Unreal Engine 4.3が昨晩リリースされました。
今回も前回のリリースから約40日ちょっとなので、ほとんど同じ感覚でリリースされています。この調子でいくと来年にはバージョン5になってしまいますが、どうなるんでしょうね。
とりあえずリリース情報は以下です。
今回もハイライト的に変更点を紹介します。
移動式スカイライトとDFAO
ダイナミックシーンに対応できるスカイライトが追加されます。またSSAOとディスタンスフィールドアンビエントオクルージョン(以下DFAO)による新機能による影の影響を受けるようになります。
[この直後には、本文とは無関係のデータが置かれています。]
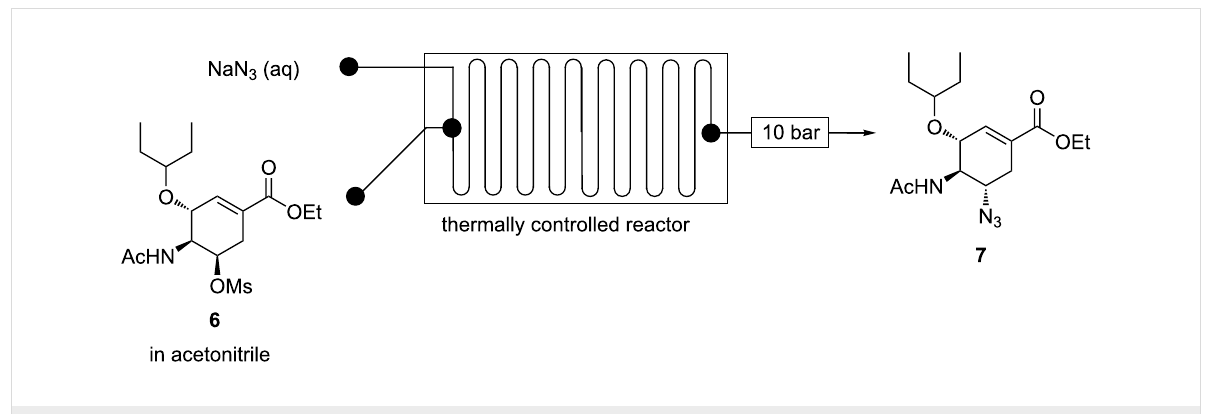
Figure 15: Continuous flow system for C-5 azidation of acetamide 6 using NaN 3 .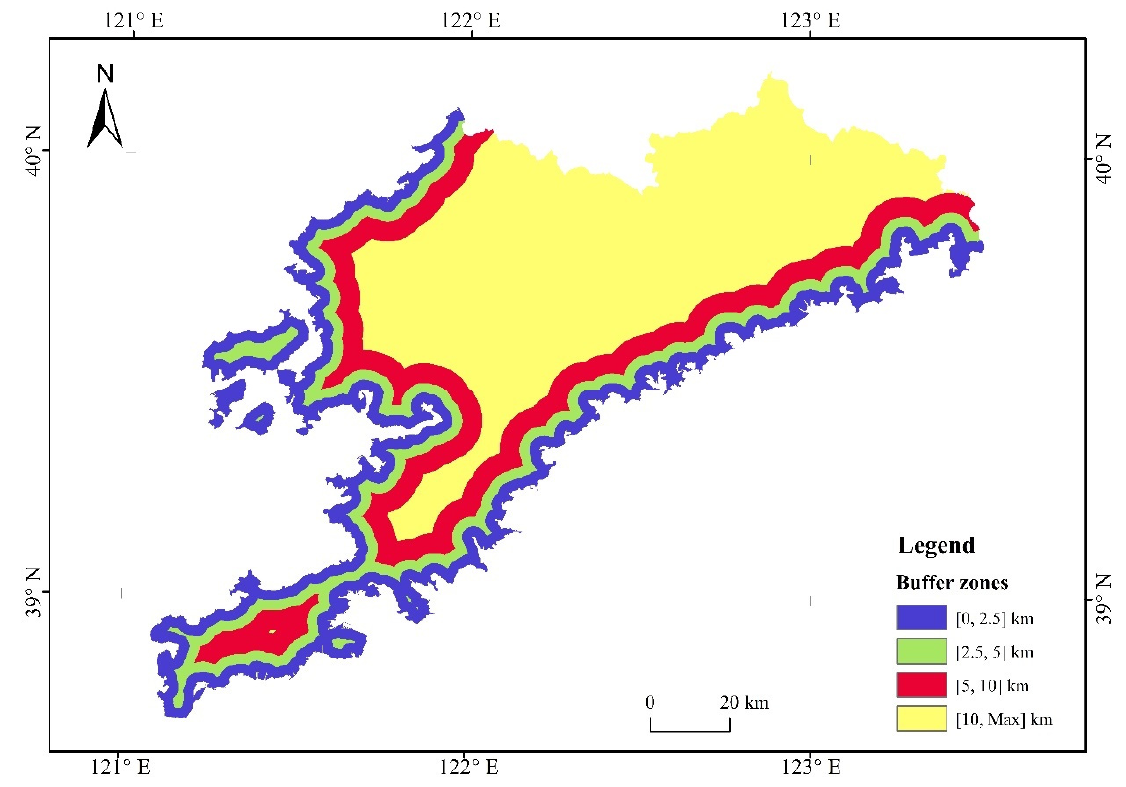
Figure 4. Distribution of sea–land gradient in Dalian.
DFAOはシーン内スタティックメッシュの影響を受けてディスタンスフィールドからAOが計算されるようになります。これでより距離感のある影が生成されるようになります。
スカイライトグローバルイルミネーション
スカイライトでのグローバルイルミネーションが計算されるようになりました。今まで照明があったにも拘わらず暗いシーンでも照明の明るさを反映できるようになります。
ステーショナリーライトによる半透明シャドウイング
半透明の物体にも影がしっかりと焼き付くようになります。具体的な内容は避けますが、半透明エフェクトでも影の影響を受けるようになるようです。
2Dゲームツール機能(プレビュー版)
以前にも紹介しましたが、いよいよ本格的な2Dゲーム用のツールが搭載されます。今まではプラグインをONにしないと使用できませんでしたが、4.3からはデフォルトでONになります。
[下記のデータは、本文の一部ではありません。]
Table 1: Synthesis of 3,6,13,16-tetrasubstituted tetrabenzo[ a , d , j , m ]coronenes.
テンプレートには2D横スクロールゲームも追加されています。一枚の画像を表示するスプライトや複数のアニメーションを実現させるフリップブックなどのコンポーネントが追加されています。
また2Dコリジョン、物理、地形スプライン、アトラスグループ、タイルマップなどの機能が実験的に追加されており、フラグをONにすることによって使用が可能になります。
AIツール ビヘイビアツリー
AIツールのビヘイビアツリーにブラックボード上のエントリーを編集してデバッグする機能が追加。ビヘイビアツリーを有効にするためにはエディター設定からツール機能のフラグをONにする必要があります。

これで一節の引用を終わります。